Para algunos viajeros, Socotra no era un territorio desconocido. El influencer de viajes Daniel Illescas la describía hace meses como “uno de los lugares más mágicos y remotos del mundo”. Y no exageraba. Socotra es un enclave natural único, casi irreal, aunque su aislamiento geográfico y político explica por qué hoy puede convertirse, de golpe, en una trampa sin salida.
¿Dónde está Socotra y por qué es tan especial?
Ubicada entre el mar Arábigo y el golfo de Adén, en pleno océano Índico, Socotra se encuentra frente a las costas del Cuerno de África, a unos 350 kilómetros del Yemen continental. El archipiélago lo forman cuatro islas principales y está habitado por unas 60.000 personas, los socotríes, que hablan su propio idioma.
Desde 2008, Socotra figura en la lista del Patrimonio de la Humanidad de la Unesco por la extraordinaria riqueza de su flora y fauna. Su paisaje está dominado por el matorral xerófilo y por especies únicas como el árbol de sangre de dragón. Uno de los grandes símbolos de este lugar tan especial.

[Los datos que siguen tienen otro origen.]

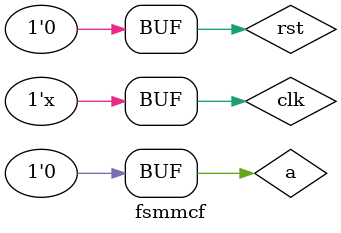
<source format=v>
module fsmmcf;
    reg clk,rst,a;
    wire u;
    FSM_mcf f(clk,rst,a,u);
    initial begin
        clk=0;rst=0;a=0;
    end
    always #5 clk<=~clk;
    always begin #70 rst=1;#5 rst<=0;end
    always begin
        #5 a=1;
        #5 a=0;
        #15 a=1;
        #15 a=0;
        #10 a=1;
        #5 a=0;
    end//10111000110...
endmodule

</source>
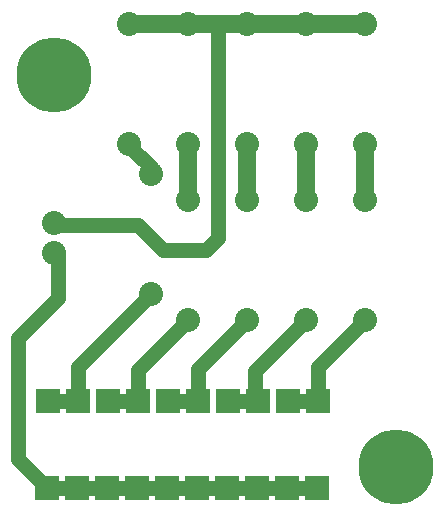
<source format=gbr>
G04 PROTEUS GERBER X2 FILE*
%TF.GenerationSoftware,Labcenter,Proteus,8.9-SP0-Build27865*%
%TF.CreationDate,2020-09-01T01:31:35+00:00*%
%TF.FileFunction,Copper,L2,Bot*%
%TF.FilePolarity,Positive*%
%TF.Part,Single*%
%TF.SameCoordinates,{645d2930-4b01-4661-932c-4068817f58a5}*%
%FSLAX45Y45*%
%MOMM*%
G01*
%TA.AperFunction,Conductor*%
%ADD13C,1.524000*%
%ADD14C,1.270000*%
%TA.AperFunction,ComponentPad*%
%ADD10C,2.032000*%
%TA.AperFunction,OtherPad,Unknown*%
%ADD11C,6.350000*%
%TA.AperFunction,ComponentPad*%
%ADD12R,2.032000X2.032000*%
%TD.AperFunction*%
D13*
X-7500000Y+6766000D02*
X-7500000Y+7234000D01*
X-7000000Y+6766000D02*
X-7000000Y+7234000D01*
X-6500000Y+6766000D02*
X-6500000Y+7234000D01*
X-8500000Y+8250000D02*
X-8000000Y+8250000D01*
X-7500000Y+8250000D02*
X-7000000Y+8250000D01*
X-6500000Y+8250000D01*
X-8000000Y+6766000D02*
X-8000000Y+7234000D01*
X-8000000Y+7250000D01*
X-8000000Y+8250000D02*
X-7750000Y+8250000D01*
X-7500000Y+8250000D01*
D14*
X-8500000Y+7234000D02*
X-8500000Y+7204000D01*
X-8484000Y+7204000D01*
X-8320000Y+7040000D01*
X-8320000Y+6986000D01*
X-7750000Y+8250000D02*
X-7750000Y+6443492D01*
X-7850547Y+6342945D01*
X-8215890Y+6342945D01*
X-8422945Y+6550000D01*
X-9126000Y+6550000D01*
D13*
X-9140000Y+6564000D01*
D14*
X-6500000Y+5750000D02*
X-6906000Y+5344000D01*
X-6906000Y+5060000D01*
X-7000000Y+5750000D02*
X-7439152Y+5310848D01*
X-7439152Y+5161600D01*
X-7414000Y+5060000D01*
X-7500000Y+5750000D02*
X-7922000Y+5328000D01*
X-7922000Y+5060000D01*
X-8000000Y+5750000D02*
X-8430000Y+5320000D01*
X-8430000Y+5060000D01*
X-9192000Y+5060000D02*
X-8948000Y+5060000D01*
X-8938000Y+5070000D01*
X-8938000Y+5060000D01*
X-8320000Y+5970000D02*
X-8938000Y+5352000D01*
X-8938000Y+5070000D01*
X-8684000Y+5060000D02*
X-8436341Y+5060000D01*
X-8405708Y+5029367D01*
X-8430000Y+5060000D01*
X-7922000Y+5060000D02*
X-8201797Y+5060000D01*
X-8202846Y+5058951D01*
X-8176000Y+5060000D01*
X-7668000Y+5060000D02*
X-7414000Y+5060000D01*
X-7160000Y+5060000D02*
X-6906000Y+5060000D01*
X-6908000Y+4320000D02*
X-7138471Y+4320000D01*
X-7163179Y+4344708D01*
X-7162000Y+4320000D01*
X-7437887Y+4323577D02*
X-7666423Y+4323577D01*
X-7670000Y+4320000D01*
X-7162000Y+4320000D02*
X-7434310Y+4320000D01*
X-7437887Y+4323577D01*
X-7416000Y+4320000D01*
X-7670000Y+4320000D02*
X-7924000Y+4320000D01*
X-8178000Y+4320000D01*
X-8423262Y+4320000D01*
X-8456423Y+4353161D01*
X-8432000Y+4320000D01*
X-8686000Y+4320000D01*
X-8940000Y+4320000D01*
X-9196673Y+4320000D01*
X-9221381Y+4344708D01*
X-9194000Y+4320000D01*
X-9441148Y+4567148D01*
X-9441148Y+5316755D01*
X-9441148Y+5593567D01*
X-9103008Y+5931707D01*
X-9103008Y+6287649D01*
X-9140026Y+6324667D01*
X-9140000Y+6310000D01*
D10*
X-8500000Y+7234000D03*
X-8500000Y+8250000D03*
X-8000000Y+7234000D03*
X-8000000Y+8250000D03*
X-7500000Y+7234000D03*
X-7500000Y+8250000D03*
X-7000000Y+7234000D03*
X-7000000Y+8250000D03*
X-6500000Y+7234000D03*
X-6500000Y+8250000D03*
X-8320000Y+5970000D03*
X-8320000Y+6986000D03*
X-8000000Y+5750000D03*
X-8000000Y+6766000D03*
X-7500000Y+5750000D03*
X-7500000Y+6766000D03*
X-7000000Y+5750000D03*
X-7000000Y+6766000D03*
X-6500000Y+5750000D03*
X-6500000Y+6766000D03*
D11*
X-6240000Y+4500000D03*
X-9140000Y+7820000D03*
D10*
X-9140000Y+6564000D03*
X-9140000Y+6310000D03*
D12*
X-6908000Y+4320000D03*
X-7162000Y+4320000D03*
X-7416000Y+4320000D03*
X-7670000Y+4320000D03*
X-7924000Y+4320000D03*
X-8178000Y+4320000D03*
X-8432000Y+4320000D03*
X-8686000Y+4320000D03*
X-8940000Y+4320000D03*
X-9194000Y+4320000D03*
X-9192000Y+5060000D03*
X-8938000Y+5060000D03*
X-8684000Y+5060000D03*
X-8430000Y+5060000D03*
X-8176000Y+5060000D03*
X-7922000Y+5060000D03*
X-7668000Y+5060000D03*
X-7414000Y+5060000D03*
X-7160000Y+5060000D03*
X-6906000Y+5060000D03*
M02*

</source>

@juuliapuig Socotra, Yemen 🪐 🌸
La singularidad de Socotra se explica por su historia geológica. El archipiélago se separó del Cuerno de África hace unos diez millones de años, durante la apertura del golfo de Adén. Ese aislamiento, unido a un clima extremo de calor y sequía, dio lugar a una biodiversidad excepcional.
En Socotra, alrededor del 30% de las plantas y el 90% de los reptiles son endémicos. Es decir, no existen en ningún otro lugar del planeta. Este equilibrio, sin embargo, es frágil. El aumento del turismo, el cambio climático y la presión sobre los recursos amenazan seriamente este paraíso natural.
Guerra en Yemen y riesgo para los viajeros
El problema es que Socotra pertenece a un país devastado por la guerra. El conflicto en Yemen estalló en 2014 tras la toma de la capital, Saná, por parte de los hutíes. Desde entonces, el país vive una guerra compleja en la que intervienen actores regionales e internacionales.
Aunque Socotra está alejada del frente principal, desde 2020 está controlada por el Consejo de Transición Sureño, un grupo separatista respaldado por Emiratos Árabes Unidos. La reciente escalada de tensiones ha provocado la suspensión de vuelos, dejando a cientos de turistas atrapados sin una fecha clara de regreso.
El Ministerio de Asuntos Exteriores desaconseja viajar a Socotra bajo cualquier circunstancia. Alertan de la ausencia de garantías de seguridad y de la posibilidad real de quedar aislado. Aun así, el turismo no ha dejado de crecer.

Un viaje a Socotra cuesta más de 2.500 dólares y solo es posible llegar en avión, generalmente desde Abu Dabi, El Cairo o el Yemen continental. La mejor época para visitar es entre enero y abril. De mayo a septiembre, sin embargo, el calor y el viento hacen casi imposible disfrutar de la isla.
El alojamiento suele ser en campamentos. De hecho, el único hotel de cierta categoría se encuentra en Hadiboh, la capital. Esta precariedad es parte del atractivo para un turismo aventurero que, paradójicamente, está poniendo en peligro el equilibrio de Socotra.